9 Ages of Nakedness

I can’t believe that in all the years I’ve been running this blog this is the first post I’ve written on the feature film The Nine Ages of Nakedness. A film that the director George Harrison Marks boasted featured “150 girls in the all-together”.

It was originally entitled The Seven Ages of Nakedness, a title inspired by John Gielgud’s one-man show The Seven Ages of Man, but to increase the film’s running time to a reasonable length two more ages had to be added. Even with the two extra ages, the whole film seems a bit stretched.

In the film, George Harrison Marks plays a rather camp glamour photographer whose encounters with women are bedevilled by mishaps. This leads him to seek help from an “Indian” psycho-analyst with a comedy accent on Harley Street. While on the couch, he declares his belief that the male members of his family are cursed and recounts nine tales of family misfortune.

The Nine Ages of Nakedness

THE STONE AGE. ‘Harry Stone Marks’, fresh from carving Stonehenge is employed to draw a cavewoman housewife (June Palmer), only to end up pelted with rocks when her husband takes a fancy to Marks’ blonde secretary. I love the stone age record player in this scene — very Flintstones.

THE EGYPTIAN AGE. The Jewish slave ‘Harrison Hubergritz’ is commissioned to design a burial chamber for the Pharaoh. He employs six beautiful girls as models, but as the project will take him a lifetime to complete, he replaces them as time lessens their loveliness.
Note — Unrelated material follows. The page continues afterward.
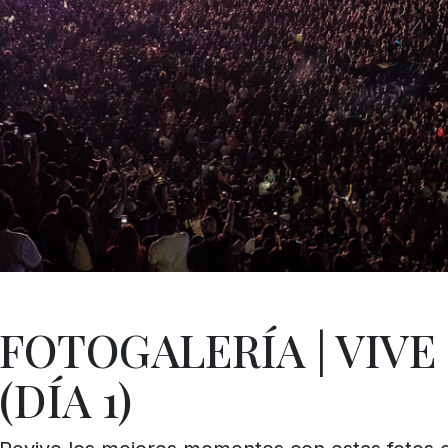
FOTOGALERÍA | VIVE
(DÍA 1)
After fifty years a misplaced hammer blow causes the whole edifice to collapse.

THE CHINESE AGE. In an oriental offshoot of the Marks family, Ha-Ri-Son, a wealthy and elderly Mandarin gentleman who worships his lovely young wife, becomes enraged when he finds her in the arms of his gardener. Seeing them passionately embracing on a bridge he uses his mystical powers to turn the whole garden including the lovers, into blue and white porcelain — thus was born the legend of the willow pattern.

THE GRECIAN AGE. The ageing Professor Marc, sculptor, wanders through a tree-lined avenue of stone plinths and on all except one stands a lovely nude woman. As he gazes at the empty plinth, the professor recalls the captivating model with whom he once fell in love with.

THE CAVALIER AGE. Sir Harrison Chandelier is hired by Sir Rupert to paint a nude portrait of Her Ladyship. Totally focussed on his work he fails to notice the arrival of The Roundheads. Cromwell’s men slash the canvas to ribbons, and Sir Harrison is committed to the stocks and pelted with refuse, and subjected to the insults of the mob. This is a semi-remake of one of Marks earlier 8mm glamour films called The Bare Truth.

THE OLD TIME MUSIC HALL AGE. In Victorian England, music hall impresario ‘The Great Marko’, is down on his luck. A chance meeting with a Cockney cleaning lady — who he imagines topless — provides Marko with the idea of presenting a show based around ‘Living Statues’. This leads him to be prosecuted, but the court merely imposes a small fine as the judge is appreciative of the art form.

THE OLD DARK HOUSE. This scene was missing from the cut of the film I have on DVD. All I know about it is that it features “Professor Frankenstein Harrison Marks”.

THE POETIC AGE. Byron Marks waxes lyrically about women but fails to get any credit for his poetry.

THE TOPLESS COMPUTER AGE. It is approaching the year 3000, and a group of gorgeous topless beauties attend a maze of computers. Their leader (Monique Devereaux), escorting visitors from another planet, shows them the only male they keep in captivity to populate the sphere. Caveman like, he gnaws a bone, whilst on a wall is kept the score of his hundreds of conquests. This is the only story in which Marks does not make a cameo appearance.

June Palmer in The Stone Age from The Nine Ages of Nakedness (1969).

Not long after he completed the film, Marks declared bankruptcy and sold all rights to it. Who the current rights owner are unknown but I have heard a rumour that several cans of film labelled The Nine Ages of Nakedness lurk in the basement of the BFI collecting dust. As I said, the version I have on DVD omits the “Old Dark House” story, even though it lists it on the back cover copy. In addition, it seems footage from the “Computer Age” sequence was also deleted, including the punch line. Maybe one day a decent cut of the film will emerge.